Measure 26 30: Should county charter be amended to replace gender binary pronouns (including he, she, his, and her) with gender neutral terms?
Ballot summary:
The existing county charter uses gender binary pronouns including he, she, his, and her, throughout the document in sections 4.10 (Qualifications), 4.20 (Terms Of Office; Successive Terms; Running For Office in Midterm), 4.40 (Vacancies – Causes), 6.10 (Chair Of The Board), 6.50 (Sheriff), and 7.20 (Civil Service Commission). In addition, existing charter section 7.40(4) provides that references to the masculine gender in that chapter of the charter refer to the masculine, feminine, neuter, or applicable noun.
This charter amendment would replace gender binary pronouns throughout the charter with gender neutral terms appropriate to the context. For example, use of the pronouns “he or she” in section 6.50 to refer to the sheriff would be replaced with the term “the sheriff.”This amendment also would remove existing charter section 7.40(4) because that section would no longer be necessary after removal of all references to gender.
Put on the ballot by recommendation of the Charter Review Committee
City of Portland Initiative: A Rank Choice
26 228 Should Administrator manage city government, 12-member Council (three from each district) make laws, voters elect officials using ranked choice process?
Summary:
The first would make changes to Portland’s city government structure. The measure would provide a City Administrator, supervised by the mayor, to manage daily operations, including hiring, firing, and supervising bureau directors. The mayor would no longer be a member of the City Council, but can introduce laws and break tie votes on non-emergency ordinances. Salaries of elected officials’ salaries would be decided by an Independent Salary Commission.
The second would expand the City Council to twelve members. The city would be divided into four geographic districts created by the Independent District Commission with three councilors representing each district. The district boundary lines would be adjusted every decade beginning in 2030 based on census population data.

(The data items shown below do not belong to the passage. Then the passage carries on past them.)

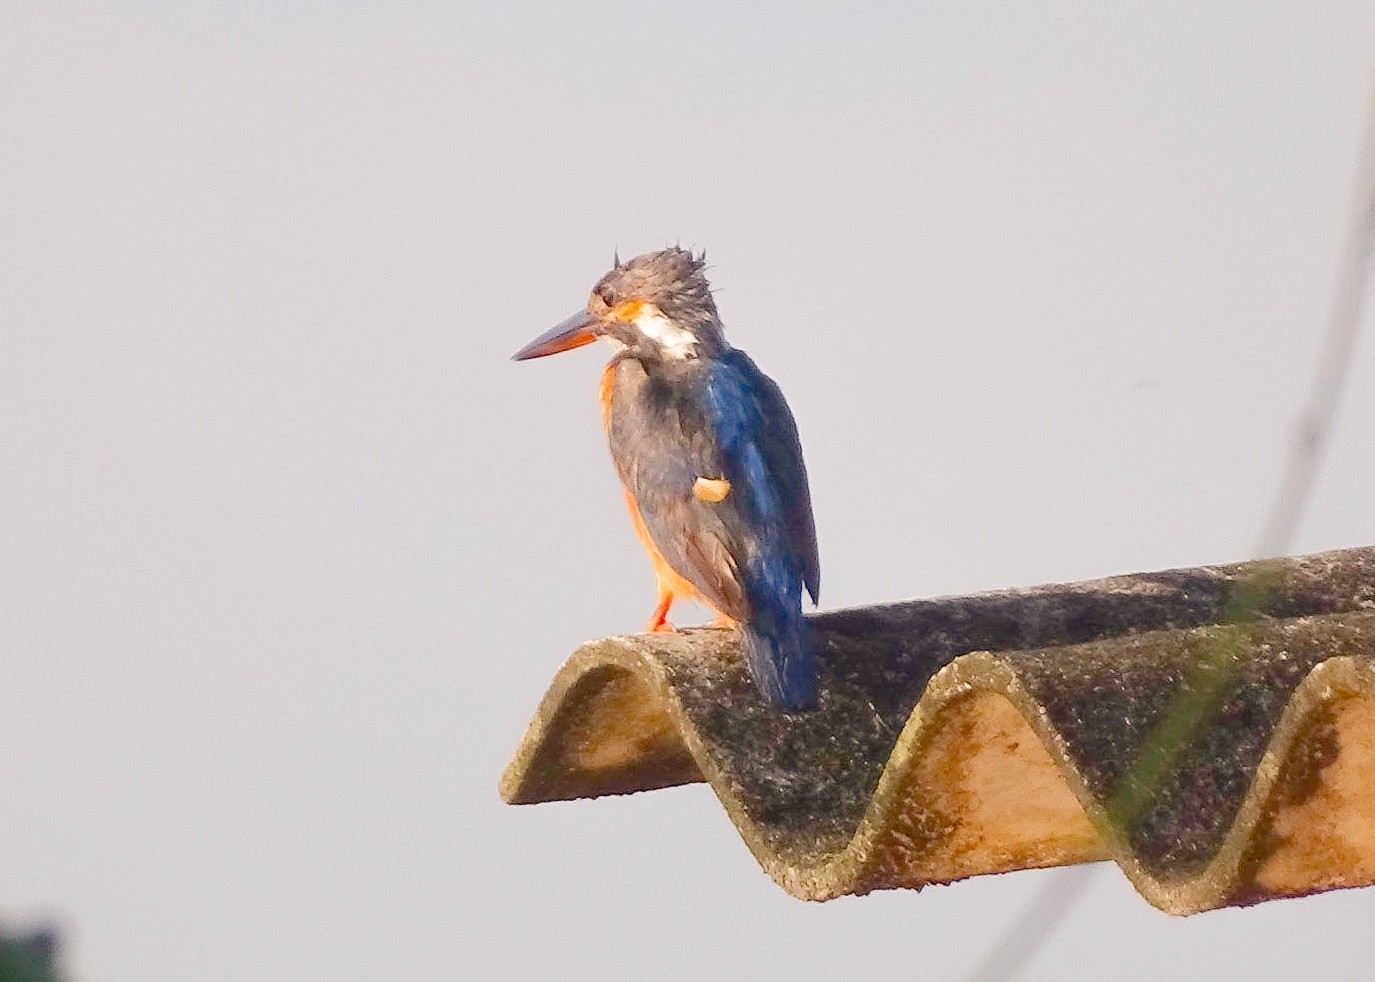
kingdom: Animalia
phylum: Chordata
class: Aves
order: Coraciiformes
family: Alcedinidae
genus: Alcedo
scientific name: Alcedo atthis
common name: Common kingfisher
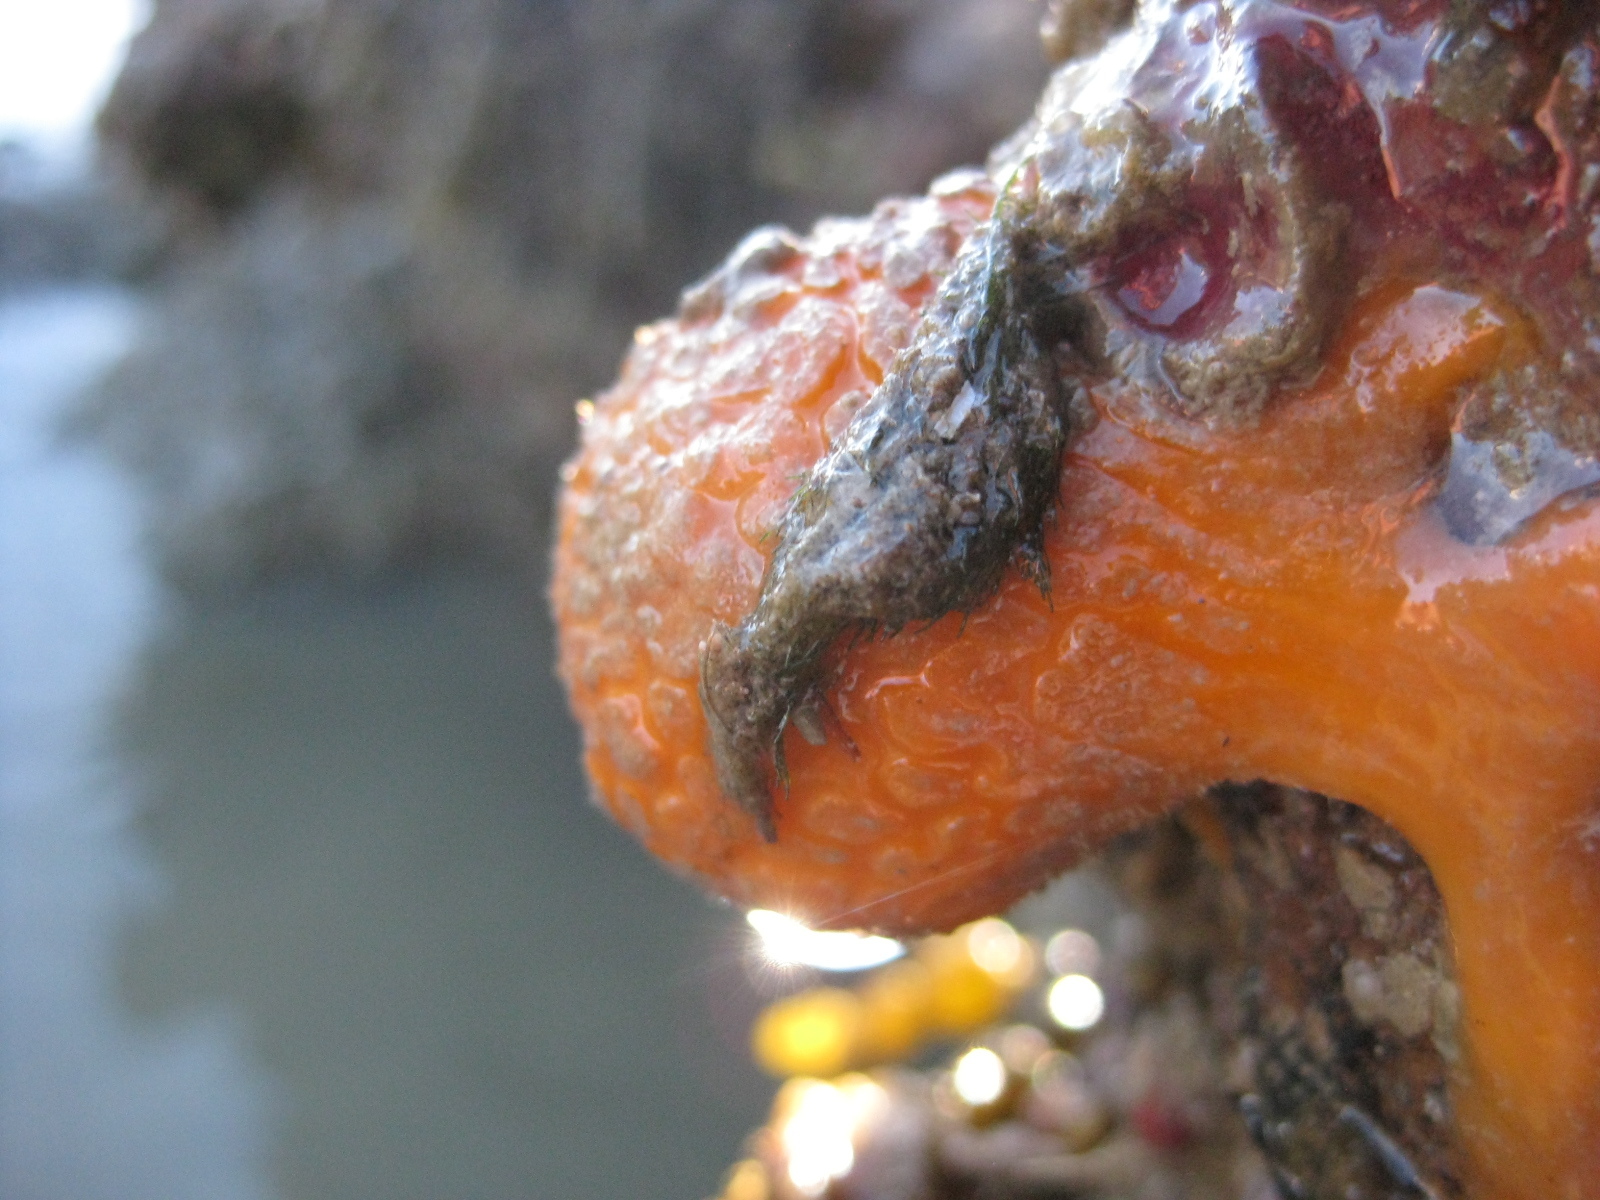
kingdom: Animalia
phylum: Porifera
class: Demospongiae
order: Tethyida
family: Tethyidae
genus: Tethya
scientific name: Tethya burtoni
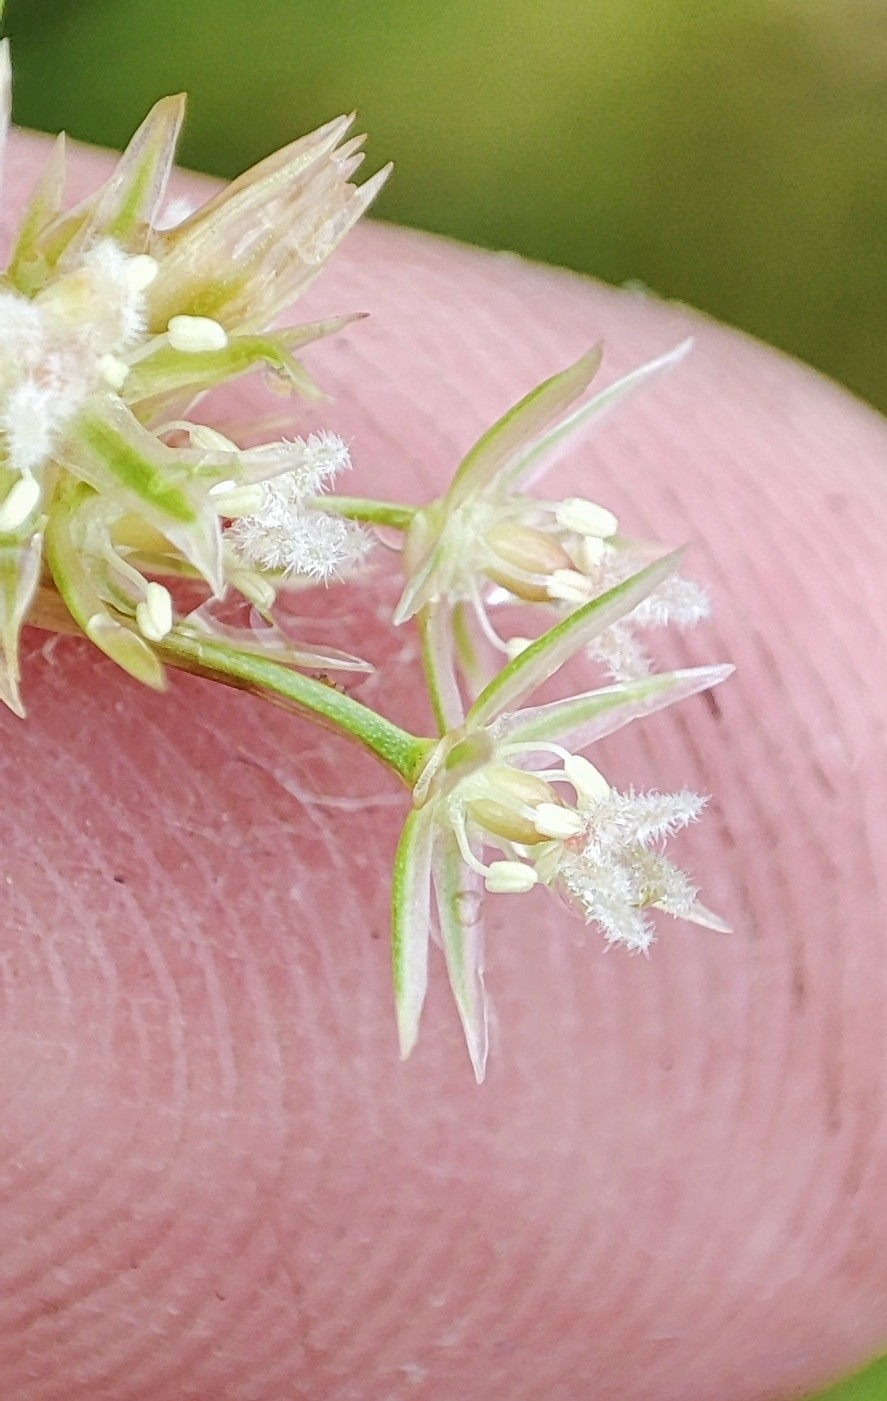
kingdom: Plantae
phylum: Tracheophyta
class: Liliopsida
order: Poales
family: Juncaceae
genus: Juncus
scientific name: Juncus filiformis
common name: Thread rush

The third would establish ranked-choice voting that would allow voters to rank candidates in order of preference. Primary elections would be eliminated. The process for tallying ballots would depend on the office. For Mayor and Auditor, if no candidate receives over 50% of the votes in the first round, the candidate receiving fewest votes would be eliminated, and that candidate’s votes are transferred to each voter’s next-highest ranked candidate. The process would continue until a candidate exceeds a 50% majority. For City Council, candidates win when they exceed a threshold set by the number of available positions. Ballots would be counted in rounds. Any candidate exceeding the threshold would be elected, and that candidate’s votes above the threshold would be proportionally transferred to other candidates based on voter preference. The candidate receiving the fewest votes in each round would be eliminated, and that candidate’s votes would be transferred to other candidates based on voters’ preferences. The process would continue for as many rounds as necessary until all positions are filled.
Referred to the ballot by the Portland Charter Review Commission.
Portland’s commission form of government–the last or one of the last such in the US–where four commissioners are elected city-wide and the mayor sits on the council–is hated by all as dysfunctional and ineffective. Ranked choice voting and the expansion of the city council will favor the Coalition and is supported by progressives.
The measure will probably pass.
White Portland to End Jo Ann?
Police abolitionist leader and city commissioner Jo Ann Hardesty appears headed for defeat as challenger Rene Gonzalez out-polls her around 2 to 1.
Like Kotek in Salem, Hardesty’s success effecting anti-police laws leaves her closely identified with the decay in public order voters are poised to reject. I don’t expect this to be the last we see of the wraith-like Hardesty, who promised “to end white Portland” upon her election and went to it with boundless resentment. I hate to think what she will be like after losing.
But Jo Ann’s story deserves its own post later.